ABD’nin neredeyse tek bağımsız radyosu (National Public Radio da bağımsız, derler, ama nereye kadar?) Demokrasi Now (Demokrasi Şimdi) kurucu ve sunucusu Amy Goodman demişti: “Hareketler fark yaratır” o minvalde bir şey. (Movements matter)
Türkiye’nin çok çeşitli barış hareketleri de fark yaratacak- barış getirecek, yarın değil belki, ama yakında. İktidarlar endişeleriyle bekleye dursun vicdani redcilerden Barış Meclisi'ne, Barış için Kadın Girişimi’nden barış isteyenlere, Barış Bloku’ndan Barış için Kadın Koordinasyonu’na, Kocaeli Barış Platformu’ndan Barış İçin Edebiyatçılar İnisyatifi’ne, Barış İçin Avukatlardan Barış İçin Hukukçulara, Barış İçin Vicdani Redcilerden, Barış isteyen fotografçılara, Barış İçin Herkes’ten Barış İçin Gazetecilere, Barış için Yayıncılardan Barış İçin Ekoloji Aktivistlerine, Barış İçin Müzisyenlerden Barış İçin Sağlıkçılara, Halk Kazanacak’tan Çocuklar İçin Barış Girişimi’ne...
Say say bitmez... Erdoğan ve Davutoğlu beyler mikrofonlardan, radyolardan her saat başı, en yüksek desibellerinde haber saatlerini doldurup boşalttıkça, saat başı yeni bir barışçılar grubu oluşuveriyor.
Tek tek sayarken kimi unuttum bilmiyorum artık!
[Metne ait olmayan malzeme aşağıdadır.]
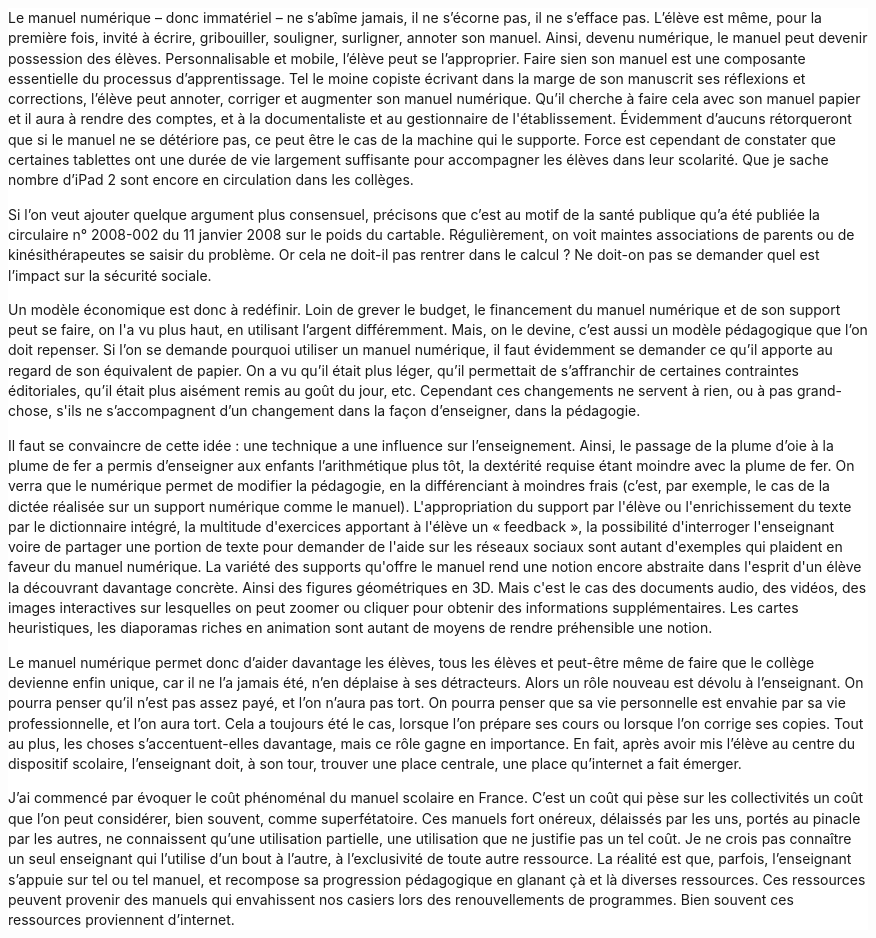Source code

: Le manuel numérique – donc immatériel – ne s’abîme jamais, il ne s’écorne pas, il ne s’efface pas. L’élève est même, pour la première fois, invité à écrire, gribouiller, souligner, surligner, annoter son manuel. Ainsi, devenu numérique, le manuel peut devenir possession des élèves. Personnalisable et mobile, l’élève peut se l’approprier. Faire sien son manuel est une composante essentielle du processus d’apprentissage. Tel le moine copiste écrivant dans la marge de son manuscrit ses réflexions et corrections, l’élève peut annoter, corriger et augmenter son manuel numérique. Qu’il cherche à faire cela avec son manuel papier et il aura à rendre des comptes, et à la documentaliste et au gestionnaire de l'établissement. Évidemment d’aucuns rétorqueront que si le manuel ne se détériore pas, ce peut être le cas de la machine qui le supporte. Force est cependant de constater que certaines tablettes ont une durée de vie largement suffisante pour accompagner les élèves dans leur scolarité. Que je sache nombre d’iPad 2 sont encore en circulation dans les collèges.

Si l’on veut ajouter quelque argument plus consensuel, précisons que c’est au motif de la santé publique qu’a été publiée la circulaire n° 2008-002 du 11 janvier 2008 sur le poids du cartable. Régulièrement, on voit maintes associations de parents ou de kinésithérapeutes se saisir du problème. Or cela ne doit-il pas rentrer dans le calcul ? Ne doit-on pas se demander quel est l’impact sur la sécurité sociale.

Un modèle économique est donc à redéfinir. Loin de grever le budget, le financement du manuel numérique et de son support peut se faire, on l'a vu plus haut, en utilisant l’argent différemment. Mais, on le devine, c’est aussi un modèle pédagogique que l’on doit repenser. Si l’on se demande pourquoi utiliser un manuel numérique, il faut évidemment se demander ce qu’il apporte au regard de son équivalent de papier. On a vu qu’il était plus léger, qu’il permettait de s’affranchir de certaines contraintes éditoriales, qu’il était plus aisément remis au goût du jour, etc. Cependant ces changements ne servent à rien, ou à pas grand-chose, s'ils ne s’accompagnent d’un changement dans la façon d’enseigner, dans la pédagogie.

Il faut se convaincre de cette idée : une technique a une influence sur l’enseignement. Ainsi, le passage de la plume d’oie à la plume de fer a permis d’enseigner aux enfants l’arithmétique plus tôt, la dextérité requise étant moindre avec la plume de fer. On verra que le numérique permet de modifier la pédagogie, en la différenciant à moindres frais (c’est, par exemple, le cas de la dictée réalisée sur un support numérique comme le manuel). L'appropriation du support par l'élève ou l'enrichissement du texte par le dictionnaire intégré, la multitude d'exercices apportant à l'élève un « feedback », la possibilité d'interroger l'enseignant voire de partager une portion de texte pour demander de l'aide sur les réseaux sociaux sont autant d'exemples qui plaident en faveur du manuel numérique. La variété des supports qu'offre le manuel rend une notion encore abstraite dans l'esprit d'un élève la découvrant davantage concrète. Ainsi des figures géométriques en 3D. Mais c'est le cas des documents audio, des vidéos, des images interactives sur lesquelles on peut zoomer ou cliquer pour obtenir des informations supplémentaires. Les cartes heuristiques, les diaporamas riches en animation sont autant de moyens de rendre préhensible une notion.

Le manuel numérique permet donc d’aider davantage les élèves, tous les élèves et peut-être même de faire que le collège devienne enfin unique, car il ne l’a jamais été, n’en déplaise à ses détracteurs. Alors un rôle nouveau est dévolu à l’enseignant. On pourra penser qu’il n’est pas assez payé, et l’on n’aura pas tort. On pourra penser que sa vie personnelle est envahie par sa vie professionnelle, et l’on aura tort. Cela a toujours été le cas, lorsque l’on prépare ses cours ou lorsque l’on corrige ses copies. Tout au plus, les choses s’accentuent-elles davantage, mais ce rôle gagne en importance. En fait, après avoir mis l’élève au centre du dispositif scolaire, l’enseignant doit, à son tour, trouver une place centrale, une place qu’internet a fait émerger.

J’ai commencé par évoquer le coût phénoménal du manuel scolaire en France. C’est un coût qui pèse sur les collectivités un coût que l’on peut considérer, bien souvent, comme superfétatoire. Ces manuels fort onéreux, délaissés par les uns, portés au pinacle par les autres, ne connaissent qu’une utilisation partielle, une utilisation que ne justifie pas un tel coût. Je ne crois pas connaître un seul enseignant qui l’utilise d’un bout à l’autre, à l’exclusivité de toute autre ressource. La réalité est que, parfois, l’enseignant s’appuie sur tel ou tel manuel, et recompose sa progression pédagogique en glanant çà et là diverses ressources. Ces ressources peuvent provenir des manuels qui envahissent nos casiers lors des renouvellements de programmes. Bien souvent ces ressources proviennent d’internet.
Aman kızmayın: adresim aşağıda, ya da yukarıda bir yerde; hemen yazın.
“Barış İçin Özgürlük Nöbeti” var bir de, dakikaları geriye sayıp duruyor, 22 Nisan saat 14:00’e kadar şu an, (19 Nisan sabahı, saat 11:35 civarında) 3 gün 2 saat 25 dakika ve 40 saniye var.
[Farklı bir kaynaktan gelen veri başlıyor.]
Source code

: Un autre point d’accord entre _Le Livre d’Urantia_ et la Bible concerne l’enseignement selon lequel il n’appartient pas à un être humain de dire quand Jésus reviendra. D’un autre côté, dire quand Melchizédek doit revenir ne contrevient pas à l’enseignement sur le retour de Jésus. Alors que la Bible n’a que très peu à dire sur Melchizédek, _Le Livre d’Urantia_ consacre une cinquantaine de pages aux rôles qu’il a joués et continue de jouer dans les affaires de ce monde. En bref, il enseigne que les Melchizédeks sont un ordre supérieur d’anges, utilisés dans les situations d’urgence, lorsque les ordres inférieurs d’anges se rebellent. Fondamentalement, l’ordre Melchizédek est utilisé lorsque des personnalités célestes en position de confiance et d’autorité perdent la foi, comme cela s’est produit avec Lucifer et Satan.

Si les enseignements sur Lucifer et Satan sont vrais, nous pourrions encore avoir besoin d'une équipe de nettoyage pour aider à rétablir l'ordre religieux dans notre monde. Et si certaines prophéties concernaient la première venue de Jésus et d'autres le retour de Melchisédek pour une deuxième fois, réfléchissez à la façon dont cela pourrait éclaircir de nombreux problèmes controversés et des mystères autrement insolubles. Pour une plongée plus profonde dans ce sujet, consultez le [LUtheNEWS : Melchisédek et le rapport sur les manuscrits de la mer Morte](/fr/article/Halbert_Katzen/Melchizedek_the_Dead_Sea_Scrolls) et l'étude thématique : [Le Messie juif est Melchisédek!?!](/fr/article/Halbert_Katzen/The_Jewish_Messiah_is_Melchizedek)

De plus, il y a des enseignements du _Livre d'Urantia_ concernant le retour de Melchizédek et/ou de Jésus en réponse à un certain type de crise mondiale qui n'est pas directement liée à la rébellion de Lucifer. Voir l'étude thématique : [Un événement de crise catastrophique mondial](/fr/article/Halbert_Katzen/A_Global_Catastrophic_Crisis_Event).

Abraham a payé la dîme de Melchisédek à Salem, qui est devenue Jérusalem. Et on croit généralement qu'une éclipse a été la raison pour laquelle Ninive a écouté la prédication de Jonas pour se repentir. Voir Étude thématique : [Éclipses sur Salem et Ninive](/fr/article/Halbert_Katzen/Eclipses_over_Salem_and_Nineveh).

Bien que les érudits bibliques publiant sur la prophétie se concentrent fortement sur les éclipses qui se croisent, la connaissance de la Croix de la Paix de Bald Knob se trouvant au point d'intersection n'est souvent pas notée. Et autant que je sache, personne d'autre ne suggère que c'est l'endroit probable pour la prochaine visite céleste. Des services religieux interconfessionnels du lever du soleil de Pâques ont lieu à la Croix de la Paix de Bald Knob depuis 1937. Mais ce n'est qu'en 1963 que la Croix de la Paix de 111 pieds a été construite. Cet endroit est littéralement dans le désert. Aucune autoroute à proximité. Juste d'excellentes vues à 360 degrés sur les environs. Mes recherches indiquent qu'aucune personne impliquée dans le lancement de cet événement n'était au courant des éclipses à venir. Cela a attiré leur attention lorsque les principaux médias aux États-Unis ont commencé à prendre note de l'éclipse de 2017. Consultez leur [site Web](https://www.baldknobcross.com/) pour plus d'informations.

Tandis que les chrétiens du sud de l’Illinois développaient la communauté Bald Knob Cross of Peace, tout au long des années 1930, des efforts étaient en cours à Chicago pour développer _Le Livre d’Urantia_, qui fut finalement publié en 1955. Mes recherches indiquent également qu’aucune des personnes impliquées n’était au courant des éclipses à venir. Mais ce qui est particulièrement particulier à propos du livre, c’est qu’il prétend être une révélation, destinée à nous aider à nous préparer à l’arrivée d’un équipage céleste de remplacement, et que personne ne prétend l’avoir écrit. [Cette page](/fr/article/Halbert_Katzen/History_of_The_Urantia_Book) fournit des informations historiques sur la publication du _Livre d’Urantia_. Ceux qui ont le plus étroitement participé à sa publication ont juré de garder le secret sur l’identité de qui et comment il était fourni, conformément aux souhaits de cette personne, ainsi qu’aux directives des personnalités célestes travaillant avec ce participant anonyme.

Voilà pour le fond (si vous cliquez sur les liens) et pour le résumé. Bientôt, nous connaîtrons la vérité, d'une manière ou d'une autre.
Not 1: 9 Nisan 2016 Cumartesi günü ta Eskişehir’den kalkıp Silivri’ye Barış Akademisyenlerinden tarihçi Doç. Muzaffer Kaya ve Matematikçi Doç. Dr. Kıvanç Ersoy için Osmangazi Üniversitesi'nden gelenleri yazmayı unutmuşum geçen hafta. Nasıl unuturum! Çok üzüldüm. Suçum affola. Anadolu Üniversitesi’nden gelenler ile birlikteydiler. Birlikte şarkılar söylediler.
Not 2: Bu arada matematikçi Kıvanç Ersoy’un Cumhuriyet gazetesinde 19 Nisan’da yayımlanan hikayesinin birinci bölümünü mutlaka okuyun. Çok hoş. Devamı da yarın.